Franchising My offers the opportunity to secure the distribution for products and services faster than what would otherwise be the case.   The franchisor may be able to increase purchasing power reduced overheads may be able to produce and increase profitability in small units.

The disadvantage of franchising is loss of control.  Although a franchise agreement may impose restrictions the franchisees are independent third parties who maximise profits on their own account.

The franchisee operates his business under the franchisors trade name so that it appears to the outside world to be franchisor.  The franchisor would expect to have significant influence and control over the way the franchisee operates its business.


Franchising Overseas

There are a number of methods of setting up franchises overseas.   The franchisor might grant franchisees directly to a franchisee in the target country.  A joint venture set up between the franchisor and a resident of the target company. A joint venture acts as a franchisor.

The franchisor may grant a master franchise agreement.   This master franchisor is given exclusive right to operate and grant franchises within the territory.   It undertakes to appoint a franchisee on the basis of franchise agreements stipulated by the franchisor.
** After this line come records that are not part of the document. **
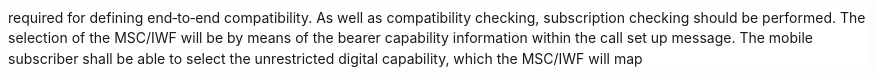 required for defining end‑to‑end compatibility.
As well as compatibility checking, subscription checking should be performed.
The selection of the MSC/IWF will be by means of the bearer capability
information within the call set up message. The mobile subscriber shall be
able to select the unrestricted digital capability, which the MSC/IWF will map
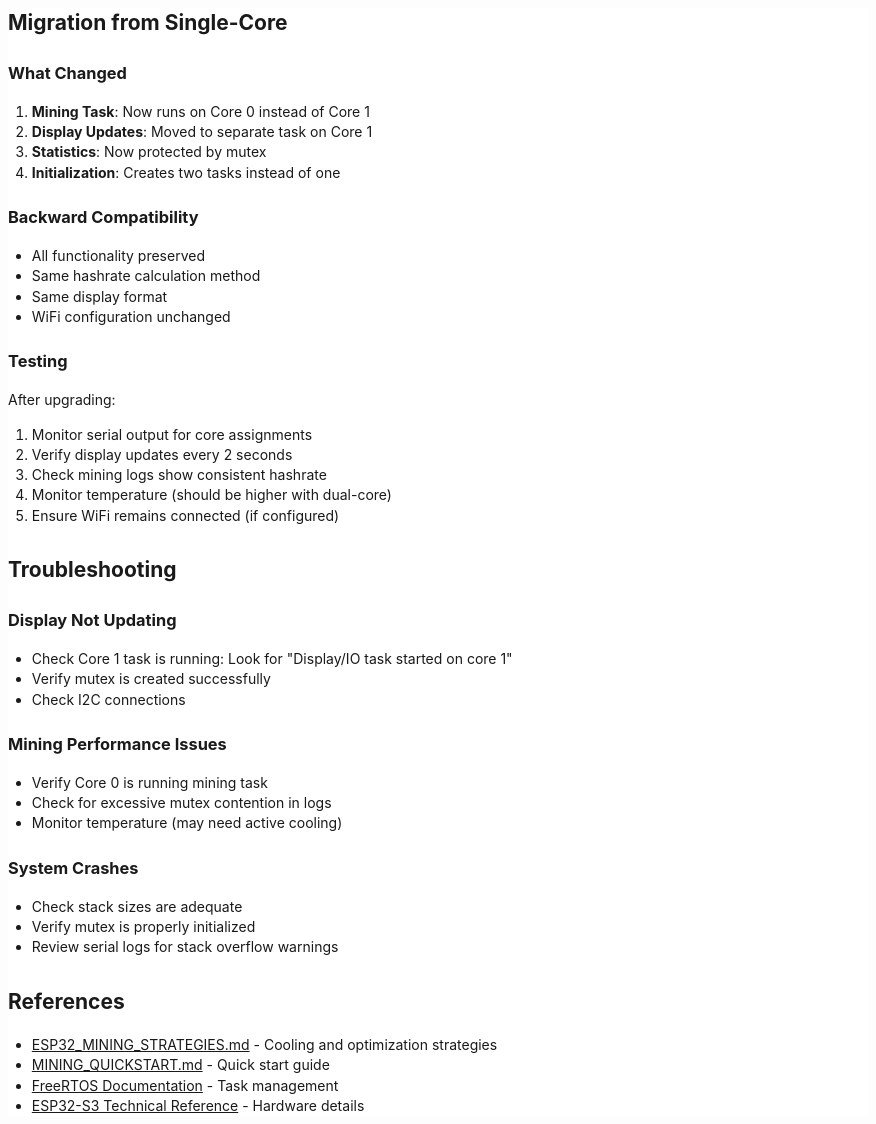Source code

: ## Migration from Single-Core

### What Changed
1. **Mining Task**: Now runs on Core 0 instead of Core 1
2. **Display Updates**: Moved to separate task on Core 1
3. **Statistics**: Now protected by mutex
4. **Initialization**: Creates two tasks instead of one

### Backward Compatibility
- All functionality preserved
- Same hashrate calculation method
- Same display format
- WiFi configuration unchanged

### Testing
After upgrading:
1. Monitor serial output for core assignments
2. Verify display updates every 2 seconds
3. Check mining logs show consistent hashrate
4. Monitor temperature (should be higher with dual-core)
5. Ensure WiFi remains connected (if configured)

## Troubleshooting

### Display Not Updating
- Check Core 1 task is running: Look for "Display/IO task started on core 1"
- Verify mutex is created successfully
- Check I2C connections

### Mining Performance Issues
- Verify Core 0 is running mining task
- Check for excessive mutex contention in logs
- Monitor temperature (may need active cooling)

### System Crashes
- Check stack sizes are adequate
- Verify mutex is properly initialized
- Review serial logs for stack overflow warnings

## References

- [ESP32_MINING_STRATEGIES.md](ESP32_MINING_STRATEGIES.md) - Cooling and optimization strategies
- [MINING_QUICKSTART.md](MINING_QUICKSTART.md) - Quick start guide
- [FreeRTOS Documentation](https://www.freertos.org/Documentation/RTOS_book.html) - Task management
- [ESP32-S3 Technical Reference](https://www.espressif.com/sites/default/files/documentation/esp32-s3_technical_reference_manual_en.pdf) - Hardware details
A master development agreement. The master developer has no right to sub-franchise but is obliged to operate outlets itself.

A franchisor allows the franchisee to use a name  and business methods associated with the franchisor.   The franchisor can exercise its continuing control over the franchisee.  The franchisor provides assistance and the franchisee periodically has to make payments.


Joint Ventures

Joint ventures are a means by which companies and businesses undertake activities and projects jointly. They may be undertaken when a project is beyond the capacity of an individual company. They are particularly important in the cross border context and provide opportunities for a company to enter into new markets and industries abroad.

The terms of a joint venture are entirely a matter for agreement.  There are a number of different means by which joint ventures are structured.  If one or more business are based in different countries it is usually desirable to form a new vehicle or company in the overseas jurisdiction.

The first choice to be made is whether or not a separate legal entity will be established as a vehicle for the joint venture.   The alternative is to proceed with another arrangement such as legal partnership or limited liability partnership under new UK legislation.  A further possibility is a purely contractual cooperation agreement.

The forms reflect different degrees of integration. Under a corporate structure, all trading activities, assets and liabilities relating to the venture are placed in a single vehicle or its subsidiary.  Where the arrangement is in the nature of a relationship and there is no pooling of assets a sharing of revenue and costs under the terms of a contract may suffice.